SEBI Sketching New Fund-raising Norms

Published: 09th January 2015 06:03 AM  |   Last Updated: 09th January 2015 06:03 AM   |  A+A-

MUMBAI: The Securities and Exchange Board of India (SEBI) is reviewing the process of raising capital by companies to reduce the overall post-issue timeliness; cut the cost of public issuances and facilitate retail investors across the country to be able to fill applications.

A key suggestion by the market watchdog is to empower a retail investor to be able to apply for shares by filling forms online and routing it through his stock broker; depository participant; registrar and transfer agent, among others to expand the network.

The regulator is moving in the direction suggested by Finance Minister Arun Jaitley in his budget announcement recommending that all IPOs for more than Rs.10 crore be made in electronic form that can be submitted through the vast national network of stockbrokers.

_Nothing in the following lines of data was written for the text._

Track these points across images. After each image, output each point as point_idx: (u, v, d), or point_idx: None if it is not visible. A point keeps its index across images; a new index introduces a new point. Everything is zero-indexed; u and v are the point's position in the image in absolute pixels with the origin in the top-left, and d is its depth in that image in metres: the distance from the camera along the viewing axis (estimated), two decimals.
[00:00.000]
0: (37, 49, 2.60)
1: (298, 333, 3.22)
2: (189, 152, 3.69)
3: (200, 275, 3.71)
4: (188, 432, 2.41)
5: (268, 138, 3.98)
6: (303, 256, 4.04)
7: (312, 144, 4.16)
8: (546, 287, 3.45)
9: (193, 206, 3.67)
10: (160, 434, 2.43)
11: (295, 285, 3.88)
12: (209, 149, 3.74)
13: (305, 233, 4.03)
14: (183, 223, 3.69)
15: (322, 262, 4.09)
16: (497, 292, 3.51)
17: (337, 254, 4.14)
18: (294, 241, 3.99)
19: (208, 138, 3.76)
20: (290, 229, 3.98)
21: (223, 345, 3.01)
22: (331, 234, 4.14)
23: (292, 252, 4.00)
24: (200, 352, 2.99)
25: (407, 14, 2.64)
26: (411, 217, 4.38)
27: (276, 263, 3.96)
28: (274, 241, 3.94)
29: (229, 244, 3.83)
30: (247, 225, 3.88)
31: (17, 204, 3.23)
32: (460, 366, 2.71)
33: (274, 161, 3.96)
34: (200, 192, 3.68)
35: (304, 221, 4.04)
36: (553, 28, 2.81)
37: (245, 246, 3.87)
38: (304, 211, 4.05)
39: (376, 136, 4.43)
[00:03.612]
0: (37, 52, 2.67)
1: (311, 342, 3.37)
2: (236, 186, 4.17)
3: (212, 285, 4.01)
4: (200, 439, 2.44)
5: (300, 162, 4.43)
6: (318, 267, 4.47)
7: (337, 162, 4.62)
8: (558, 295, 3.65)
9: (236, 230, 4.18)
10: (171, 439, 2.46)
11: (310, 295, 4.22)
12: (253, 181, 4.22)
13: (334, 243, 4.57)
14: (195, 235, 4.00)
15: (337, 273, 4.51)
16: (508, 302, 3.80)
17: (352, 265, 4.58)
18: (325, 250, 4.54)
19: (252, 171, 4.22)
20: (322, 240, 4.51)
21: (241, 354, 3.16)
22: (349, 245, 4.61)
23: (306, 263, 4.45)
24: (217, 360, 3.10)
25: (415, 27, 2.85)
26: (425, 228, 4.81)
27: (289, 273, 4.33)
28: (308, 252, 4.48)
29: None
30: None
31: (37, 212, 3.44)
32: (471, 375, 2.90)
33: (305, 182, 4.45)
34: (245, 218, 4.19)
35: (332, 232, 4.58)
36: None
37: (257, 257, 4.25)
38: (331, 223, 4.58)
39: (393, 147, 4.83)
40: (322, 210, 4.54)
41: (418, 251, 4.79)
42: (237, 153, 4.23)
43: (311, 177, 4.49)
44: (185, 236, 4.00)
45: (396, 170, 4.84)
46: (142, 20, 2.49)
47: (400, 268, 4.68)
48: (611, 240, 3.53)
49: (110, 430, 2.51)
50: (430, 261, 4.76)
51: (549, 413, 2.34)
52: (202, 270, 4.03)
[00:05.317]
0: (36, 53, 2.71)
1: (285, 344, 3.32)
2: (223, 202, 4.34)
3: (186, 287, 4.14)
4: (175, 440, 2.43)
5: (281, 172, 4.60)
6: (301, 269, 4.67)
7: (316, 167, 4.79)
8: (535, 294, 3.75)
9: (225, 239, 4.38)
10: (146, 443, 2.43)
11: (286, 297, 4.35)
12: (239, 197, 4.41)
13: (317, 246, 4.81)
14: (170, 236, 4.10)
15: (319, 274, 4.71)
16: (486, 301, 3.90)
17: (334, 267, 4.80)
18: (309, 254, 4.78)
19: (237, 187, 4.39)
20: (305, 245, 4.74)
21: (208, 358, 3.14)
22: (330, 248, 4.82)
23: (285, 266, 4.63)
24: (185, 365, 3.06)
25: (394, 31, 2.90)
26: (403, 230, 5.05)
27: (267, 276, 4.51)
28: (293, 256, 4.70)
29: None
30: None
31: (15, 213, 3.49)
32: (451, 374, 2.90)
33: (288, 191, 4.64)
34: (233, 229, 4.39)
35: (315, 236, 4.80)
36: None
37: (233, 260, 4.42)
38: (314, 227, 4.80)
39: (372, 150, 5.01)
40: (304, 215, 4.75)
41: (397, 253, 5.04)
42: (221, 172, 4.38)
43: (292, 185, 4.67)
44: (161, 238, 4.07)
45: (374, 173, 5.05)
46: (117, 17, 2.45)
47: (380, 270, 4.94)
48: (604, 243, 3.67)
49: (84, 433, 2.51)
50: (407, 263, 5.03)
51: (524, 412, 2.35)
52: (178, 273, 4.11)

The market watchdog expects to halve the time taken to six days between share sale and listing. The time-period can further be squeezed to 2-3 days and expenses curtailed by adopting the following process - once an application has been put on the bidding platform by a stock broker, the clearing corporation will block 100 per cent funds from the cash collateral of the stock broker.

SEBI commends the use of National Automated Clearing House (NACH) system being used by the National Payments Corp of India (NPCI).

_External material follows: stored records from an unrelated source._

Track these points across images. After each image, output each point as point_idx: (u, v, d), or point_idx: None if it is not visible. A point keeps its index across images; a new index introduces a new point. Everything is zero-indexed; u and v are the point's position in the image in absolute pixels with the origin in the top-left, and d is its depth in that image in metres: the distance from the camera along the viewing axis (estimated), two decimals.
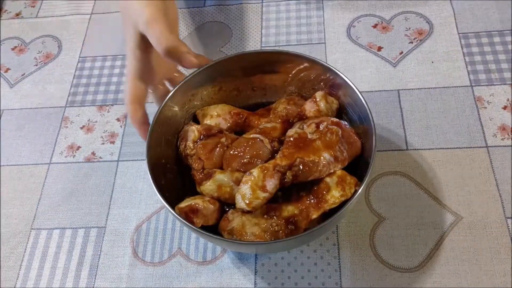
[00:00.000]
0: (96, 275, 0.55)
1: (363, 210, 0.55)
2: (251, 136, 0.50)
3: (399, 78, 0.65)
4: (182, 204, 0.47)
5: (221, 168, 0.49)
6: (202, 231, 0.44)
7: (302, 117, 0.52)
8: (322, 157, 0.46)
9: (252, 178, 0.45)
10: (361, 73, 0.66)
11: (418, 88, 0.63)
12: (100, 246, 0.57)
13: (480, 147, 0.58)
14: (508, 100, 0.61)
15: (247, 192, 0.45)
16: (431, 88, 0.63)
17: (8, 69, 0.75)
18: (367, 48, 0.68)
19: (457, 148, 0.58)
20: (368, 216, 0.55)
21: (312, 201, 0.46)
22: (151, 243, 0.56)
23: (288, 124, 0.52)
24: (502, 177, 0.55)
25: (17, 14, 0.81)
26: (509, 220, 0.53)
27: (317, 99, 0.52)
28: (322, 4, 0.74)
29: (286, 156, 0.46)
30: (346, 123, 0.50)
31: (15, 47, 0.77)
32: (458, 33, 0.67)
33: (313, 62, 0.53)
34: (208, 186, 0.48)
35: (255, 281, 0.52)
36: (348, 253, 0.53)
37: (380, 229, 0.54)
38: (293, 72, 0.55)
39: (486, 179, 0.55)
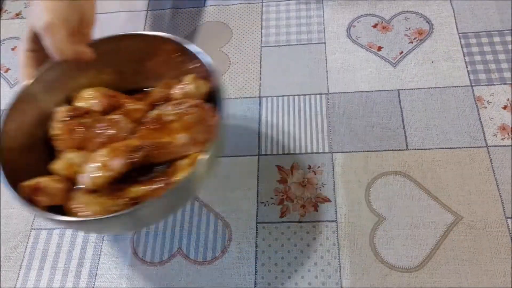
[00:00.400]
0: (96, 275, 0.55)
1: (363, 210, 0.55)
2: (112, 117, 0.50)
3: (399, 78, 0.65)
4: (27, 182, 0.45)
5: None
6: (37, 210, 0.43)
7: (169, 100, 0.52)
8: (177, 139, 0.47)
9: (98, 157, 0.45)
10: (361, 73, 0.66)
11: (418, 88, 0.63)
12: (100, 246, 0.57)
13: (480, 147, 0.58)
14: (508, 99, 0.61)
15: (91, 170, 0.45)
16: (431, 88, 0.63)
17: (8, 69, 0.74)
18: (367, 48, 0.68)
19: (457, 148, 0.58)
20: (368, 216, 0.55)
21: (161, 182, 0.46)
22: (151, 243, 0.56)
23: (154, 106, 0.52)
24: (502, 177, 0.55)
25: (17, 14, 0.81)
26: (509, 220, 0.53)
27: (186, 82, 0.52)
28: (322, 4, 0.74)
29: (141, 137, 0.47)
30: (211, 105, 0.49)
31: (15, 47, 0.77)
32: (458, 33, 0.67)
33: (175, 43, 0.52)
34: (57, 165, 0.47)
35: (255, 281, 0.52)
36: (348, 253, 0.53)
37: (380, 229, 0.54)
38: (168, 55, 0.54)
39: (486, 179, 0.55)
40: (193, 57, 0.52)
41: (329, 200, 0.56)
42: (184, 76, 0.53)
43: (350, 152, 0.59)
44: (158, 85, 0.54)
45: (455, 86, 0.63)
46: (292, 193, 0.58)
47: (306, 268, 0.52)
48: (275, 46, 0.70)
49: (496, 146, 0.57)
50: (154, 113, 0.50)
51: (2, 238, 0.59)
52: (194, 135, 0.47)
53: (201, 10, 0.76)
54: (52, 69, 0.51)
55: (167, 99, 0.52)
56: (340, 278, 0.51)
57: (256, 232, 0.55)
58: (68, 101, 0.54)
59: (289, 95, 0.65)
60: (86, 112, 0.51)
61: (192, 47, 0.51)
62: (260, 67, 0.68)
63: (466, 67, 0.64)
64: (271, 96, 0.65)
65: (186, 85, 0.52)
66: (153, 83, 0.55)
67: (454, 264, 0.51)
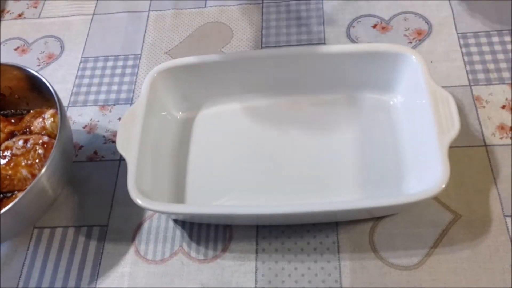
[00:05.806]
0: (98, 273, 0.55)
1: None
2: None
3: None
4: None
5: None
6: None
7: (26, 131, 0.55)
8: (19, 173, 0.50)
9: None
10: None
11: None
12: (103, 245, 0.57)
13: (479, 146, 0.58)
14: (506, 99, 0.61)
15: None
16: None
17: None
18: None
19: (456, 147, 0.58)
20: None
21: None
22: (153, 241, 0.56)
23: (12, 135, 0.55)
24: (501, 176, 0.56)
25: (20, 15, 0.82)
26: (507, 218, 0.53)
27: (45, 117, 0.55)
28: (322, 5, 0.74)
29: None
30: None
31: (18, 47, 0.78)
32: (457, 33, 0.68)
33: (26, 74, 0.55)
34: None
35: (256, 279, 0.53)
36: (348, 251, 0.53)
37: (379, 227, 0.54)
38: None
39: (485, 178, 0.56)
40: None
41: None
42: (46, 110, 0.57)
43: None
44: (31, 112, 0.58)
45: (454, 86, 0.63)
46: None
47: (306, 266, 0.53)
48: (275, 46, 0.71)
49: (494, 145, 0.58)
50: (5, 144, 0.53)
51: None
52: (34, 171, 0.52)
53: (202, 10, 0.77)
54: None
55: (25, 131, 0.56)
56: (340, 276, 0.52)
57: (257, 230, 0.56)
58: None
59: None
60: None
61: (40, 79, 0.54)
62: None
63: (465, 67, 0.64)
64: None
65: (45, 120, 0.55)
66: (33, 108, 0.59)
67: (453, 262, 0.51)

The NACH is a web based solution to facilitate interbank, high volume, electronic transactions, that are repetitive and periodic in nature. NACH can run multiple ECS systems and provide a framework for harmonisation of standard and practices and remove local barriers and inhibitors.

Through NACH system, an investor can give instructions to his banker for multiple debits at different points of time for making IPO applications, says the market watchdog.

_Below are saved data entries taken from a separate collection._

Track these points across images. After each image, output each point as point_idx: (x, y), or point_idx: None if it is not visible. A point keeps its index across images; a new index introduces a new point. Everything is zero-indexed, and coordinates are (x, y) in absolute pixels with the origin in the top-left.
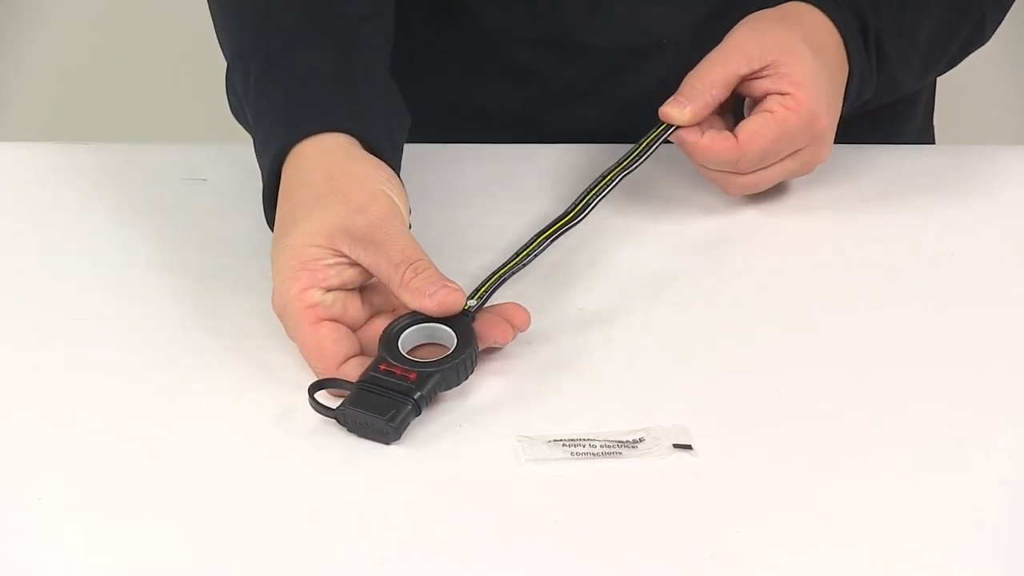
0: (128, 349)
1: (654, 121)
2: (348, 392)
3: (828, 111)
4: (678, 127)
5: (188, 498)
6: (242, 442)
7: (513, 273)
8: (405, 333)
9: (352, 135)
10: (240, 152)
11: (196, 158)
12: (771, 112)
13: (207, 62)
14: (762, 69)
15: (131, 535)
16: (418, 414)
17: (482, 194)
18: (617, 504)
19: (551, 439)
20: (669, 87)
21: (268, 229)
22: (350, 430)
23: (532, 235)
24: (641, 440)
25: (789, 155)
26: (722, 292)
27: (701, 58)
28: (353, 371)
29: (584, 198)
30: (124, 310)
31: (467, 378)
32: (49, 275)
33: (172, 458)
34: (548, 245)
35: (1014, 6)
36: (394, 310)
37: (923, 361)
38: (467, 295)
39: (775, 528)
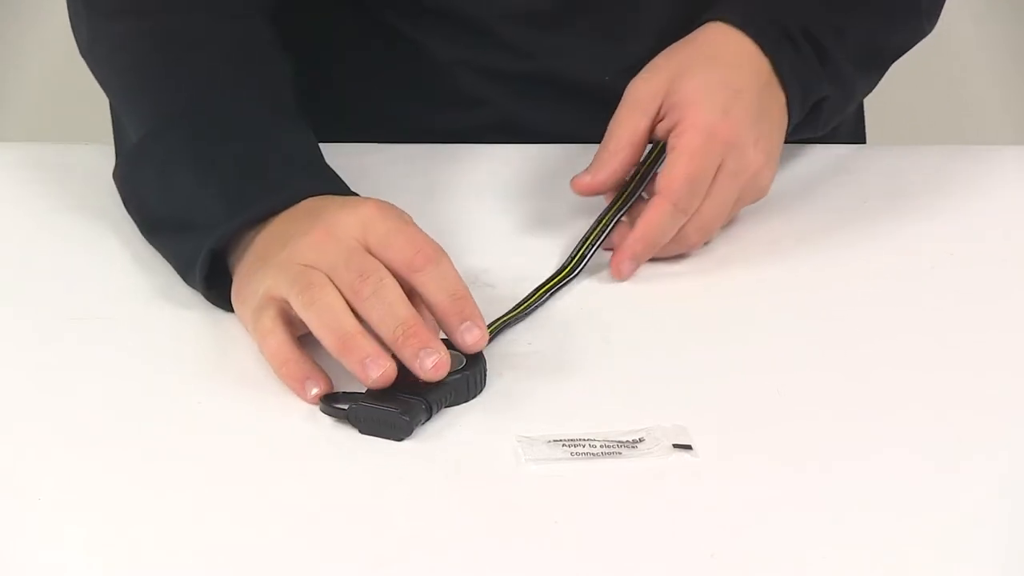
0: (128, 349)
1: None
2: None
3: (727, 116)
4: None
5: (188, 498)
6: (242, 442)
7: (517, 321)
8: None
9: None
10: None
11: None
12: (672, 150)
13: None
14: (659, 111)
15: (131, 535)
16: (429, 416)
17: (481, 194)
18: (617, 504)
19: (551, 439)
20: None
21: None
22: (361, 431)
23: (535, 287)
24: (641, 440)
25: (717, 174)
26: (722, 292)
27: None
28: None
29: (581, 247)
30: (124, 310)
31: (476, 395)
32: (49, 275)
33: (172, 458)
34: (552, 294)
35: (1012, 6)
36: None
37: (923, 361)
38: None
39: (775, 528)
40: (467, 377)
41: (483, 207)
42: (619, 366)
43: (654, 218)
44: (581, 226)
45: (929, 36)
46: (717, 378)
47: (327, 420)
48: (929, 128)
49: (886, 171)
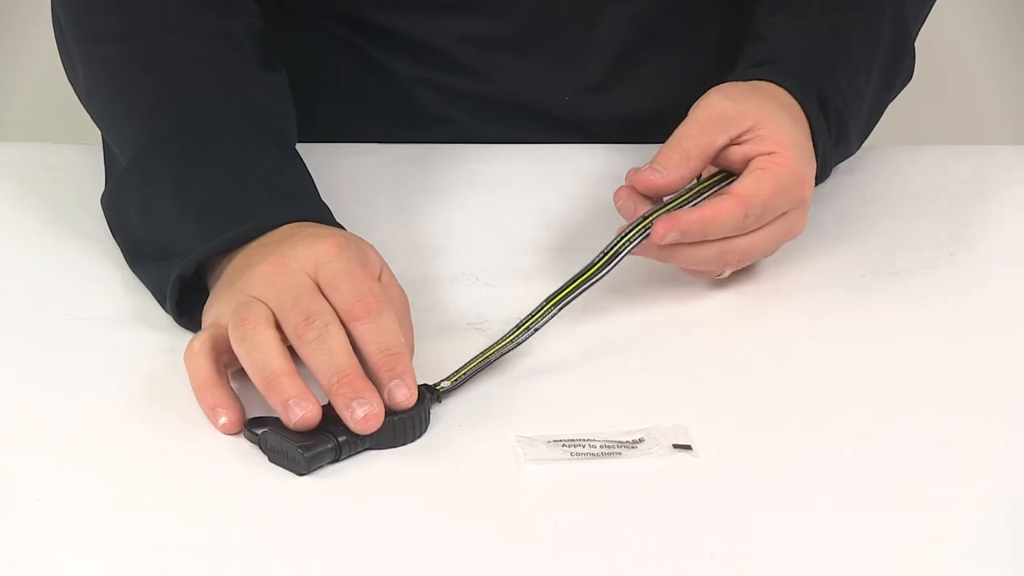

This will help eliminate the delay on account of cheques in the process. SEBI is putting out its suggestions to get public comment by January 30, 2015.

It has however, also suggested certain conditions for eligibility of companies, such as a minimum market capitalisation of Rs.3,000 crore, having the entire shareholding in dematerialised form and the company should have redressed all investor complaints.

Similar processes can be used for sale of debt instruments, the capital market regulator has suggested.